Exercise requirements:
Retype every line from the start of the data down to and including the line with "left shoulder: (1545, 544)". Skip the pictures.

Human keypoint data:
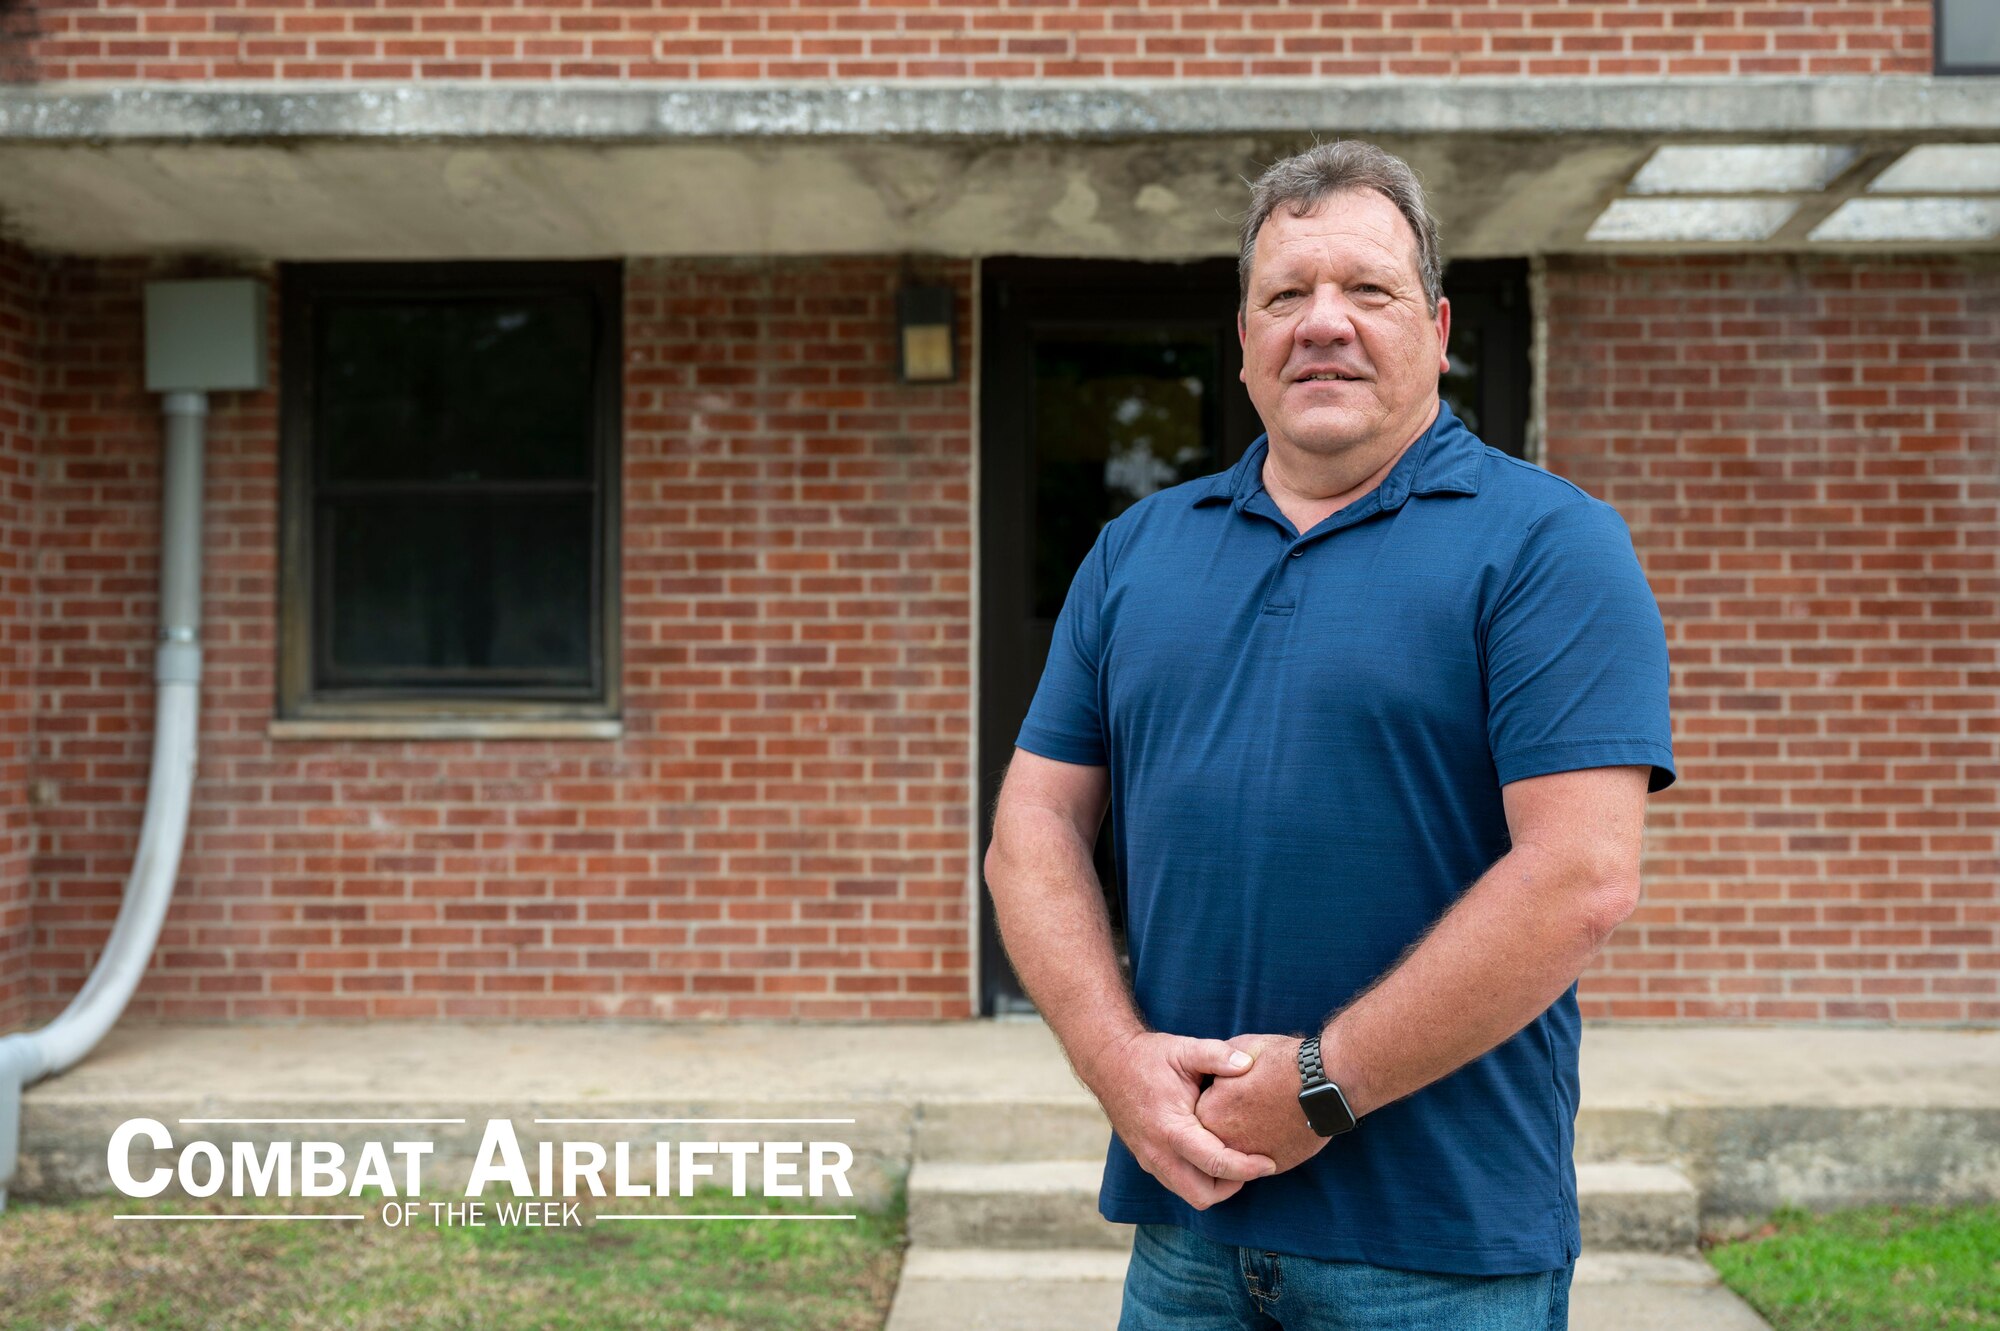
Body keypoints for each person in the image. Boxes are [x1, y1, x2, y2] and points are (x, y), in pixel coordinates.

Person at [982, 139, 1676, 1331]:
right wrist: (1113, 1062)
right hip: (1188, 1232)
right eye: (1284, 294)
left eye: (1366, 289)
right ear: (1242, 338)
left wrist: (1317, 1086)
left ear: (1437, 325)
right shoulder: (1136, 552)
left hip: (1439, 1251)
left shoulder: (1545, 544)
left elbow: (1579, 874)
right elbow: (1032, 827)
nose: (1322, 323)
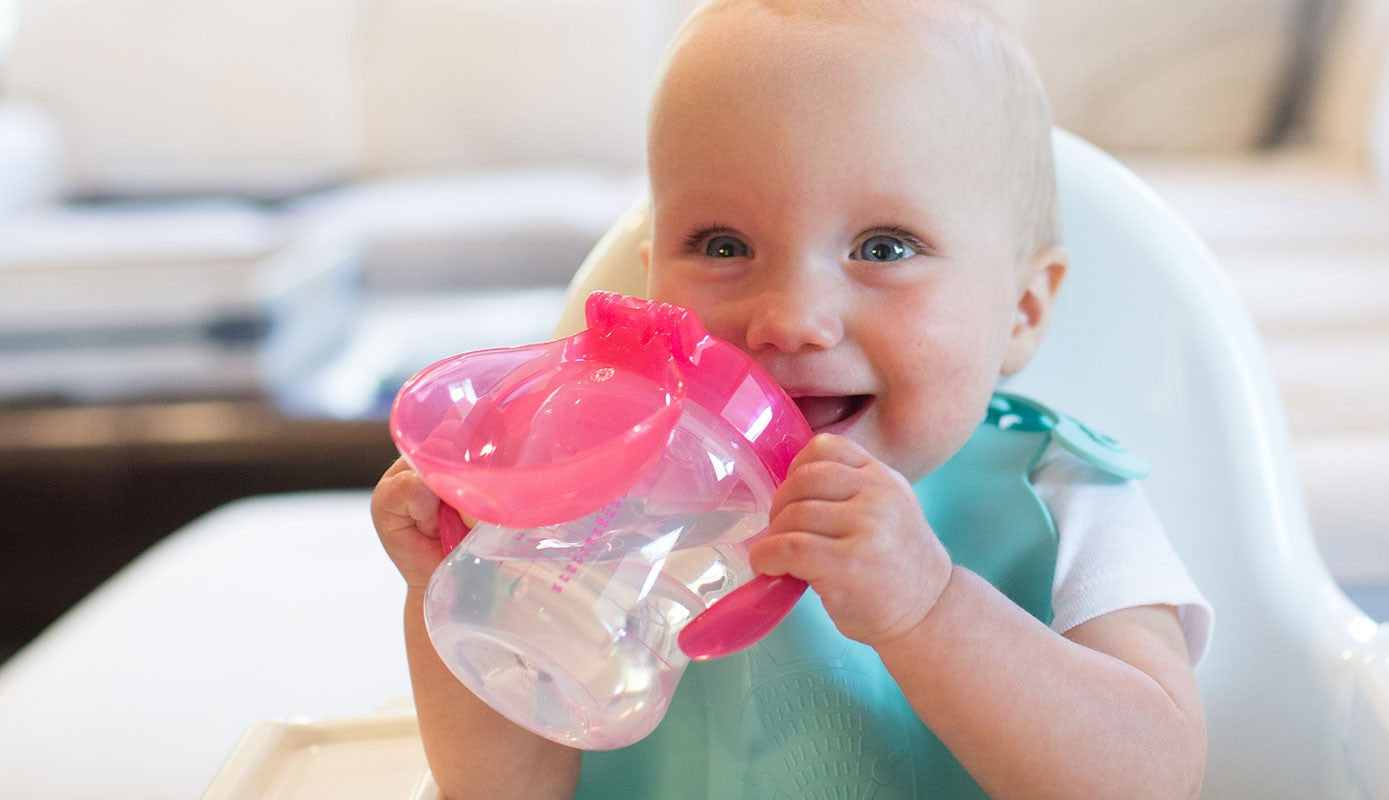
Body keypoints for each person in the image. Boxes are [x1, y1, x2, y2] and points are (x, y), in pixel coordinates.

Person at [373, 0, 1212, 797]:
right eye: (724, 244)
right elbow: (500, 791)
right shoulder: (597, 489)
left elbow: (1154, 779)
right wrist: (454, 587)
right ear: (649, 275)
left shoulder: (1069, 500)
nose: (791, 321)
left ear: (1022, 310)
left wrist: (930, 607)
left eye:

Your solution:
Body keypoints for each person in the image. Boxes are [x1, y1, x2, y2] and points are (x, y), in pixel coordinates.

Person at [982, 139, 1676, 1331]:
right wrist: (1113, 1062)
right hip: (1188, 1232)
right eye: (1284, 294)
left eye: (1366, 289)
right ear: (1242, 338)
left wrist: (1317, 1086)
left ear: (1437, 325)
right shoulder: (1136, 552)
left hip: (1439, 1251)
left shoulder: (1545, 544)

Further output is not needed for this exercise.